There are different ways to view the results of web scraping using BeautifulSoup. Here are some options:

Print the parsed HTML using prettify() method: This will print the entire HTML document with indents, making it easier to read.

from bs4 import BeautifulSoup
import requests

# make a request to the website
url = 'https://www.example.com'
response = requests.get(url)

# parse the HTML using BeautifulSoup
soup = BeautifulSoup(response.text, 'html.parser')

# print the parsed HTML
print(soup.prettify())

Select and print specific elements using tag names, class names, or IDs: This will print only the specified elements and their content.

from bs4 import BeautifulSoup
import requests

# make a request to the website
url = 'https://www.example.com'
response = requests.get(url)

# parse the HTML using BeautifulSoup
soup = BeautifulSoup(response.text, 'html.parser')

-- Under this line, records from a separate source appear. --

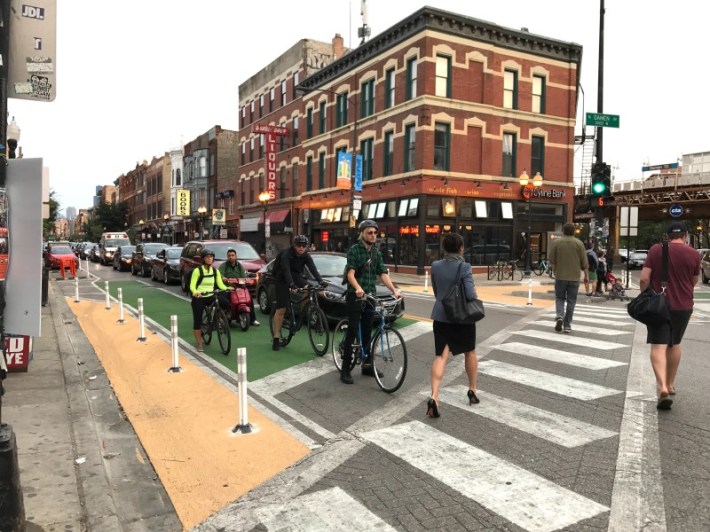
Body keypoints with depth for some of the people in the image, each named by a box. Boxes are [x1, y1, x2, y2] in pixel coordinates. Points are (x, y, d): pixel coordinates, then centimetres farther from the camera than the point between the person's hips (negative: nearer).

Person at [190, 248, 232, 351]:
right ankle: (199, 345, 10)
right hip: (198, 298, -3)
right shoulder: (197, 270, -8)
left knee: (226, 304, -22)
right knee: (197, 321, -4)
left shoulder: (215, 271, 6)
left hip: (210, 296, 3)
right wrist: (195, 292, -33)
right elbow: (192, 285, -12)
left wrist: (227, 288, -21)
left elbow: (220, 284, 0)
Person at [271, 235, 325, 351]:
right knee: (280, 309, -8)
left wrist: (321, 281, -35)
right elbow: (286, 270, -37)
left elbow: (313, 269, -21)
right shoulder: (286, 254, -24)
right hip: (283, 280, -5)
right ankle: (276, 338, -2)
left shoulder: (306, 256, -10)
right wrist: (291, 285, -52)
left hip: (296, 276, 5)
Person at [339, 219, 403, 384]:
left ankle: (367, 365, 23)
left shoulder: (377, 253, 10)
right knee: (352, 332, -5)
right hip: (355, 296, -5)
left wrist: (394, 289, -12)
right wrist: (358, 288, -37)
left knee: (367, 332, 12)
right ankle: (345, 369, 1)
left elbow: (383, 274, 3)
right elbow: (350, 273, -18)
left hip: (370, 296, 5)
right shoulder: (354, 250, -8)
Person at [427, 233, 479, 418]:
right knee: (470, 352, 21)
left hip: (441, 316, 3)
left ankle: (434, 397, -16)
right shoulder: (464, 267, -16)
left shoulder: (435, 266, -1)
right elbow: (471, 295, -21)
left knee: (440, 356, 0)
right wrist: (474, 290, 0)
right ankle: (472, 390, 33)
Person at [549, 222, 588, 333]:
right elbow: (584, 262, -1)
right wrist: (586, 276, 6)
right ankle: (567, 325, 8)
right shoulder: (579, 243, -1)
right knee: (571, 301, 7)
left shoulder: (556, 242, -1)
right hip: (574, 277, 0)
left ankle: (559, 316, -12)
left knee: (560, 298, 12)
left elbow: (552, 260, 2)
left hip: (560, 276, 0)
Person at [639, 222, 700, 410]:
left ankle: (663, 387, -22)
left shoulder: (655, 250, -7)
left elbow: (644, 279, -10)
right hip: (683, 306, 2)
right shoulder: (694, 254, -3)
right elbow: (694, 281, 9)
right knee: (674, 344, 19)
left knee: (658, 346, -5)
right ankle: (670, 384, 29)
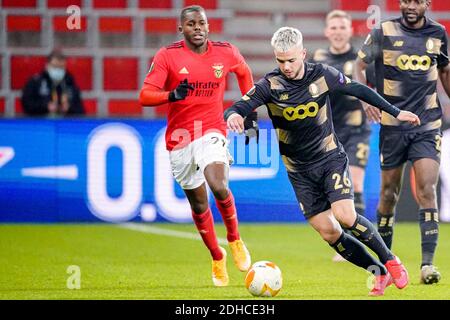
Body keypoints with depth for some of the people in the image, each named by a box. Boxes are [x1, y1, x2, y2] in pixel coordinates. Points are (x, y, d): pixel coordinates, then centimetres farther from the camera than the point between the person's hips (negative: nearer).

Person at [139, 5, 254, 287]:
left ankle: (235, 239, 1)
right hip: (180, 137, 1)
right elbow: (145, 95, -14)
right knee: (199, 204, 9)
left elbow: (244, 73, 23)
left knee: (219, 186, -27)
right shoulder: (167, 56, -7)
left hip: (212, 132, -1)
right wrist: (172, 95, -33)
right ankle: (217, 257, 32)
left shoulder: (226, 53, 0)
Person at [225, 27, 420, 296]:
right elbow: (237, 109, -21)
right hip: (299, 170, 1)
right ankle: (382, 274, 12)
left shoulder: (322, 75, -9)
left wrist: (395, 112, 10)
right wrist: (233, 115, -47)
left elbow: (359, 90, 4)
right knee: (329, 233, -4)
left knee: (345, 215, -22)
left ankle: (390, 261, -2)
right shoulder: (270, 85, -12)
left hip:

# find a specific tag and print its content
header = soup.find('h1')
print(header.text)

# find all tags with a specific class and print their content
paragraphs = soup.find_all('p', {'class': 'intro'})
for p in paragraphs:
    print(p.text)

# find an element by ID and print its content
logo = soup.find('img', {'id': 'logo'})
print(logo['src'])

Save the parsed data to a file: This will allow you to view the data even if you close your Python script.

from bs4 import BeautifulSoup
import requests

# make a request to the website
url = 'https://www.example.com'
response = requests.get(url)

# parse the HTML using BeautifulSoup
soup = BeautifulSoup(response.text, 'html.parser')

# save the parsed data to a file
with open('output.html', 'w') as file:
    file.write(soup.prettify())

Once you have the parsed data, you can also use it to extract specific information, clean it, and analyze it, depending on your needs.